Working data:
***

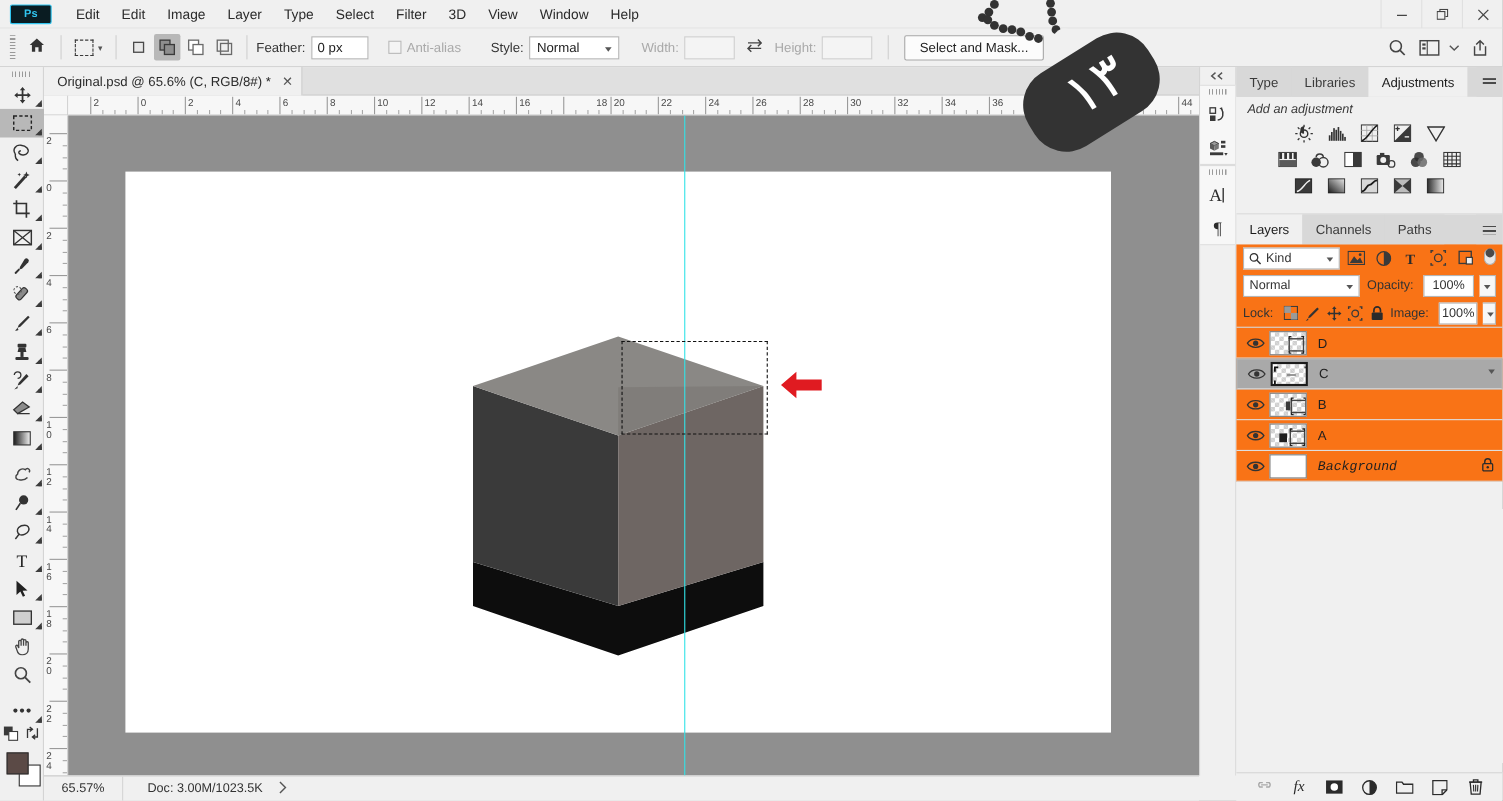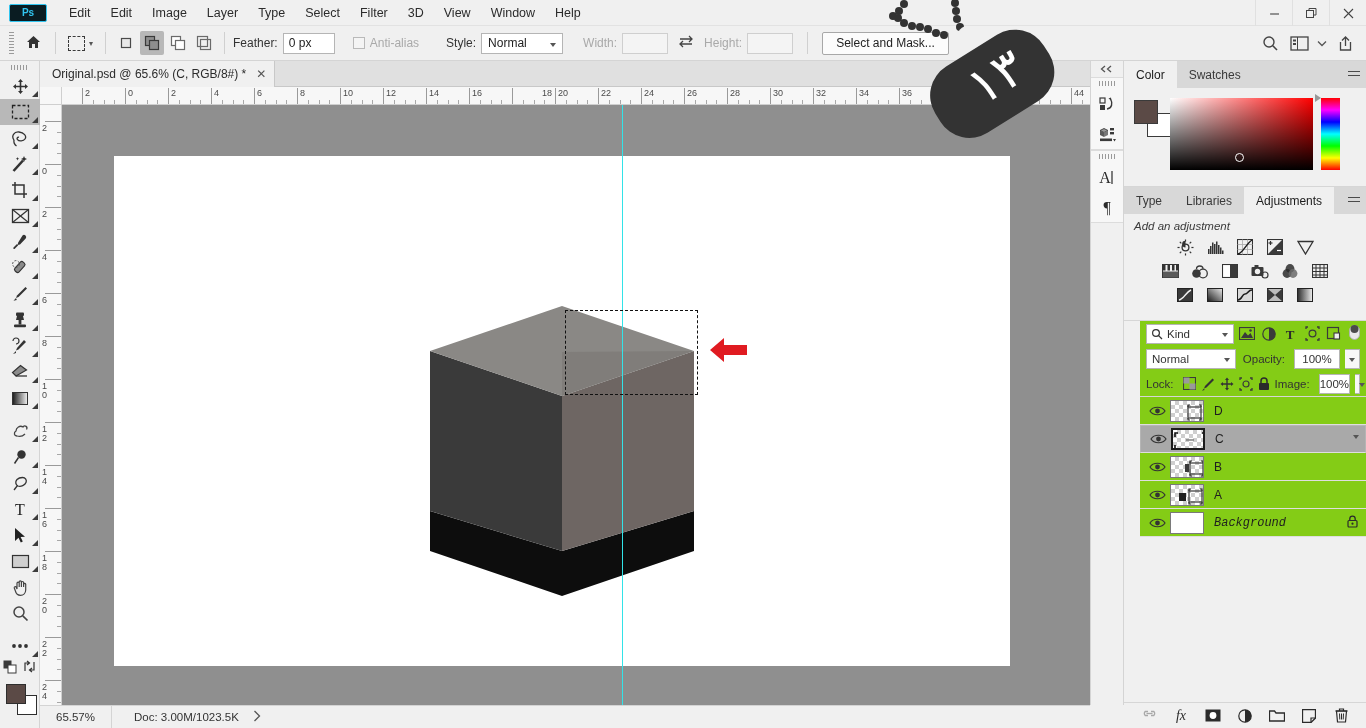--- a/index.html
+++ b/index.html
@@ -888,24 +888,6 @@
 
 <div id="rightdock">
 
-  <div class="panelgrp">
-    <div class="tabrow">
-      <div class="ptab on">Color</div>
-      <div class="ptab">Swatches</div>
-      <div class="pmenu">
-          <div></div>
-        </div>
-    </div>
-    <div id="colorbody">
-      <div id="cp-bg"></div>
-      <div id="cp-fg"></div>
-      <div id="cp-field">
-        <div id="cp-dot"></div>
-      </div>
-      <div id="cp-slider"></div>
-      <div id="cp-strip"></div>
-    </div>
-  </div>
 
   <div class="panelgrp">
     <div class="tabrow">

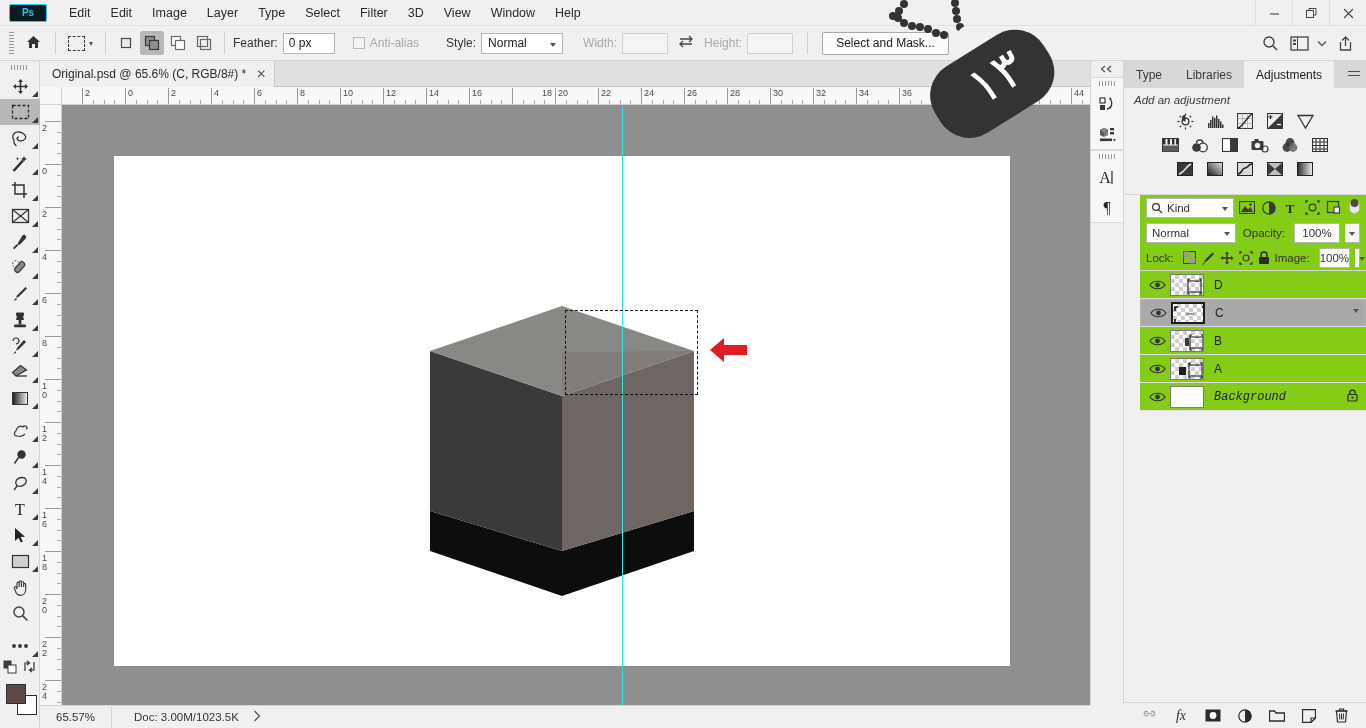--- a/index.html
+++ b/index.html
@@ -1063,6 +1063,14 @@
   </div>
 
   <div class="panelgrp" style="border-bottom:0">
+    <div class="tabrow">
+      <div class="ptab on">Layers</div>
+      <div class="ptab">Channels</div>
+      <div class="ptab">Paths</div>
+      <div class="pmenu">
+          <div></div>
+        </div>
+    </div>
 
     <div id="layersbody">
 

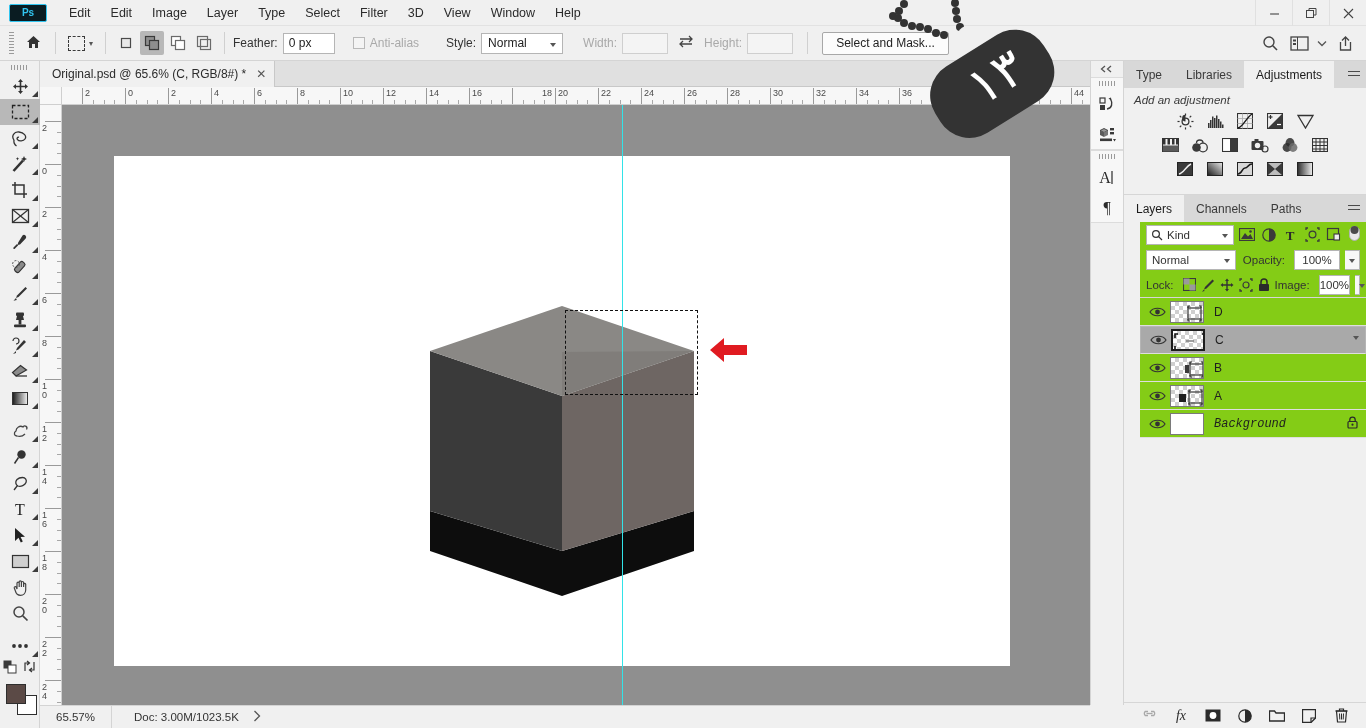--- a/index.html
+++ b/index.html
@@ -242,7 +242,7 @@
   .adjico { width: 20px; height: 18px; display: flex; align-items: center; justify-content: center; }
 
   
-  #layersbody { background: #84cc16; margin-left: 16px; }
+  #layersbody { background: #f97316; }
   .lrow { display: flex; align-items: center; height: 25px; padding: 0 6px; gap: 5px; }
   .fkind {
     flex: 0 0 88px; height: 20px; border: 1px solid #b5b5b5; background: #fff;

***

What is needed:
Scan the data for the string "center" and copy each line in which it occurs.

Response box:
   .adjico { width: 20px; height: 18px; display: flex; align-items: center; justify-content: center; }
   .lrow { display: flex; align-items: center; height: 25px; padding: 0 6px; gap: 5px; }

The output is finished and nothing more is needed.